Top of PASSAGE SHOWN

Afterwards, we found that the time of posting a photo to Face++ Server and the time posting two photos to Face++ Server are a little difference. Therefore, in order to ensure the reliability and persistence of our photos and make the code more concise, we use the following code instead, this code will change the two steps into one step.

def compare(imageFile1,imageFile2):
    url = 'https://api-cn.faceplusplus.com/facepp/v3/compare'
    params = {
        'api_key': 'LiRb3yg8xNdZ26KaaGWpBvocRntnNVpy',
        'api_secret': 'sfzfdDGKizGtGy9l-1c6-Yys9lz1Etmq',
    }
    file1 = open(imageFile1,'rb').read()
    file2 = open(imageFile2,'rb').read()
    files = {
        'image_file1' : file1,
        'image_file2' : file2
    }
    a = time.time()
    r = requests.post(url, params=params,files=files)
    b = time.time()
    j = r.json()
    return j

Main Business Logic

We have stored all of our roommates' photos in database in Raspberry PI, and in the business logic we will traverse database to compare the photos captured by camera with all the photos in database. If similarity is greater than 70.0%, Bella Bell will regard you as host, and then will open door for you, recognize your emotion to play music for you(which will be introduce later). Here is the Logic code:

def deal_back(photo1,photo2):
    name = -1
    confidence=0
    for i in range(0,3):
        photo2 =  '/home/pi/hci/306/%s.jpg'%i       
        compareApiJson = ourCompare.compare(imageFile1=photo1,imageFile2=photo2)

Bottom of PASSAGE SHOWN

• BRIEF 1: Rewrite the Face++ door-lock text, beginning at the words "Afterwards, we found" and stopping after "file2 = open(imageFile2,'rb').read()", with "Face++ Server" replaced by "Face++ API" everywhere.
• BRIEF 2: Extend the Face++ door-lock text, picking up right after its final line.

Top of RECORDED INFORMATION

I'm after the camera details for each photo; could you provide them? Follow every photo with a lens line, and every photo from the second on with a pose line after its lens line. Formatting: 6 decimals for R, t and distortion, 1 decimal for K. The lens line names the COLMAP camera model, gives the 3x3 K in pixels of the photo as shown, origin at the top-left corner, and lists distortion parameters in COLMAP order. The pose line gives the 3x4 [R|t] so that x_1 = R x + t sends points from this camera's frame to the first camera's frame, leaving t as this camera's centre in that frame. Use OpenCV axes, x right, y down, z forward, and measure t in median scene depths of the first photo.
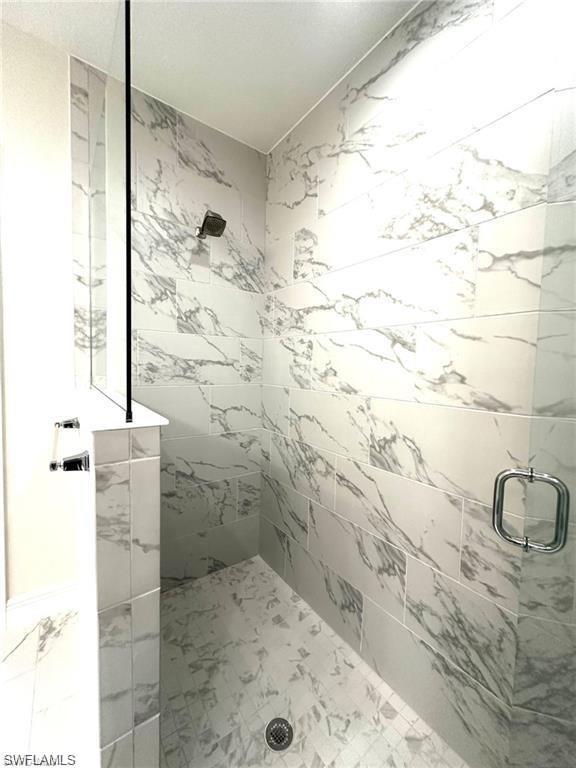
lens RADIAL K [[303.5, 0, 287.8], [0, 303.5, 383.7], [0, 0, 1]] dist [0.000771, 0.000162]
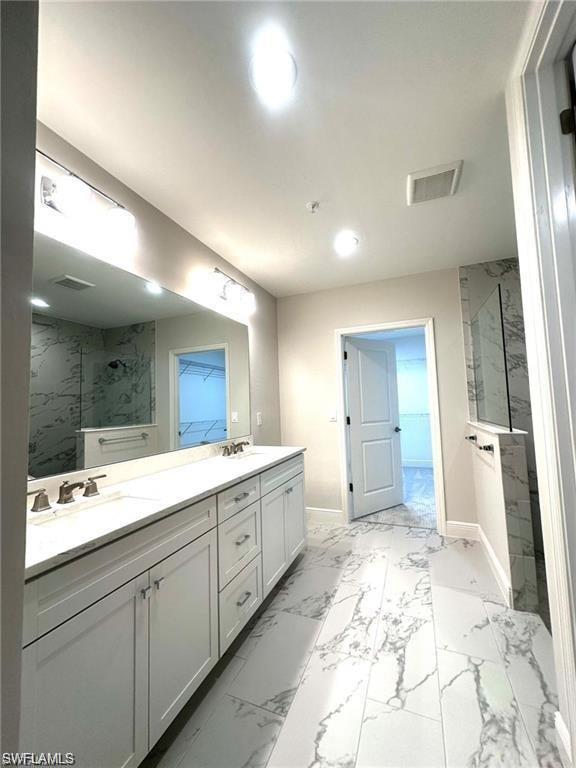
lens RADIAL K [[303.5, 0, 287.9], [0, 303.5, 382.8], [0, 0, 1]] dist [0.000771, 0.000162]
pose [[0.513604, -0.101849, -0.851961, 0.778762], [-0.000888, 0.992866, -0.119230, 0.007743], [0.858027, 0.061993, 0.509850, -2.028177]]
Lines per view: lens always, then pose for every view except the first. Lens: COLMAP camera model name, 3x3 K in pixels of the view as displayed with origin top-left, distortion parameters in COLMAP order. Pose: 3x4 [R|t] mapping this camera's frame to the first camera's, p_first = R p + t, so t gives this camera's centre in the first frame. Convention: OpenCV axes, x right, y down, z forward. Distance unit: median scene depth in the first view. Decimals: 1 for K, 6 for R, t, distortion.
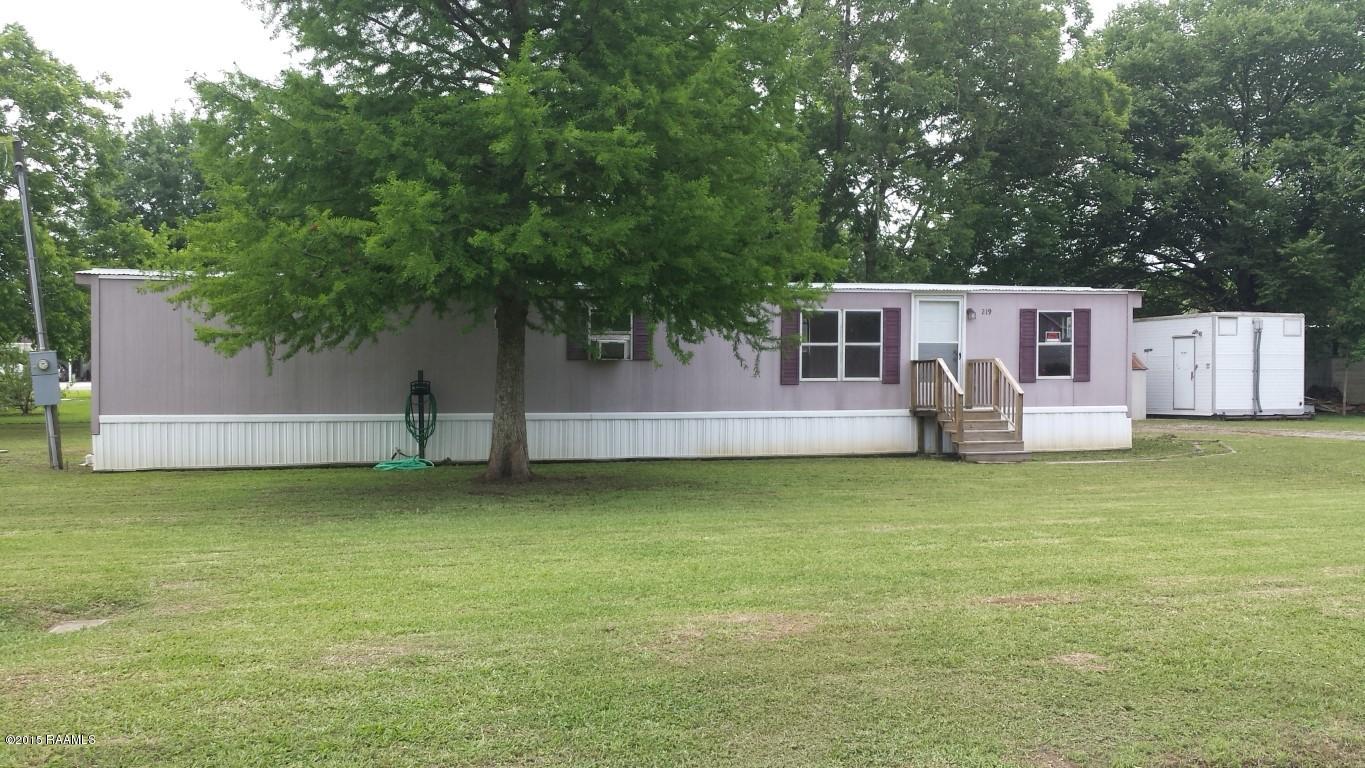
lens RADIAL K [[1279.2, 0, 682.5], [0, 1279.2, 384.0], [0, 0, 1]] dist [0.165090, -0.453107]
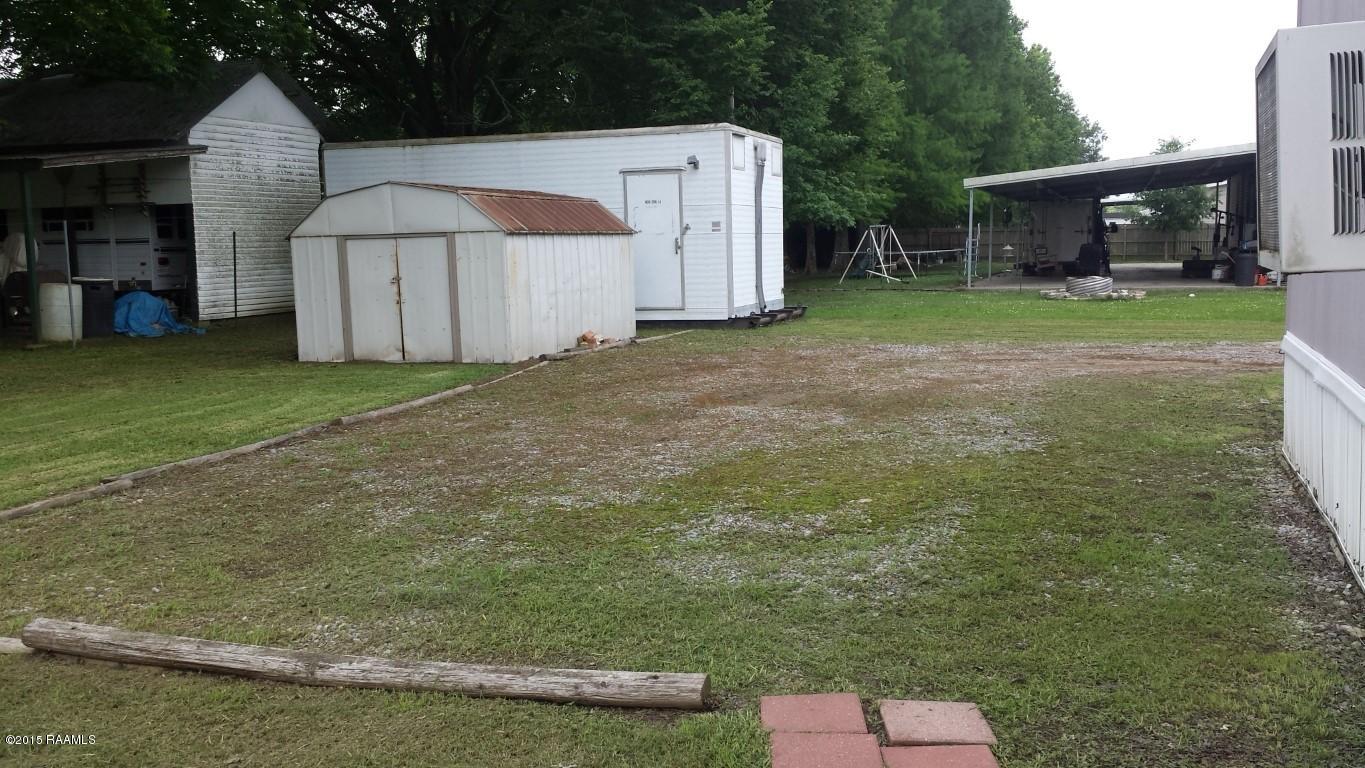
lens RADIAL K [[1279.2, 0, 682.5], [0, 1279.2, 384.0], [0, 0, 1]] dist [0.165090, -0.453107]
pose [[0.589491, -0.096061, 0.802043, -0.048007], [0.018465, 0.994247, 0.105510, -0.008647], [-0.807564, -0.047388, 0.587873, 1.099418]]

Bottom of RECORDED INFORMATION

• FINAL ANSWER 1:
Afterwards, we found that the time of posting a photo to Face++ API and the time posting two photos to Face++ API are a little difference. Therefore, in order to ensure the reliability and persistence of our photos and make the code more concise, we use the following code instead, this code will change the two steps into one step.

def compare(imageFile1,imageFile2):
    url = 'https://api-cn.faceplusplus.com/facepp/v3/compare'
    params = {
        'api_key': 'LiRb3yg8xNdZ26KaaGWpBvocRntnNVpy',
        'api_secret': 'sfzfdDGKizGtGy9l-1c6-Yys9lz1Etmq',
    }
    file1 = open(imageFile1,'rb').read()
    file2 = open(imageFile2,'rb').read()

• FINAL ANSWER 2:
        if not compareApiJson['faces1']:
            print "error"
        else:
            face_token = compareApiJson['faces1'][0]['face_token']
            confidence = compareApiJson['confidence']
            print confidence
            if confidence > 70.0:
                name = i
                break;
            else:
                pass
    if name == -1:
        deal_no_host()
        postConfidence.postConfidence(confidence)
        photoPost.post(photo1)
    else:
        deal_host(face_token=face_token)
        postConfidence.postConfidence(confidence)
        photoPost.post(photo1)
def deal_host(face_token):
    motor()
    s = "welcome back"
    text_to_speech(s)
    #emotion to music
    analyzeApiJson = ourAnalyze.analyze(face_token=face_token)
    if not analyzeApiJson['faces']:
        print 'no emotion'
    else:
        deal_emotion(analyzeApiJson['faces'][0]['attributes']['emotion'])
def deal_no_host():
    s = "You are not authorized , please contact Host Family"
    text_to_speech(s)
    print s

Play Audio According To Emotion

Can you imagine? When you achieve a small goal and go back home, you will hear a happy song immediately after you open the door. And when you are sad, it will play a joke after opening the door. It is so warm. In our Bella Bell, the second lightspot is that when you open door using your face, Bella Bell will recognize your emotion and play different audios for you. The workflow is as follows:

Recognize Emotion
Play Audio

In the first step, we use Face++ Emotion API to get the emotion value:

def analyze(face_token):
	url = 'https://api-cn.faceplusplus.com/facepp/v3/face/analyze'
    params = {
        'api_key': key,
        'api_secret': secret,
        'return_attributes':'emotion',
        'face_tokens':[face_token]
    }
    res=requests.post(url,params=params).json()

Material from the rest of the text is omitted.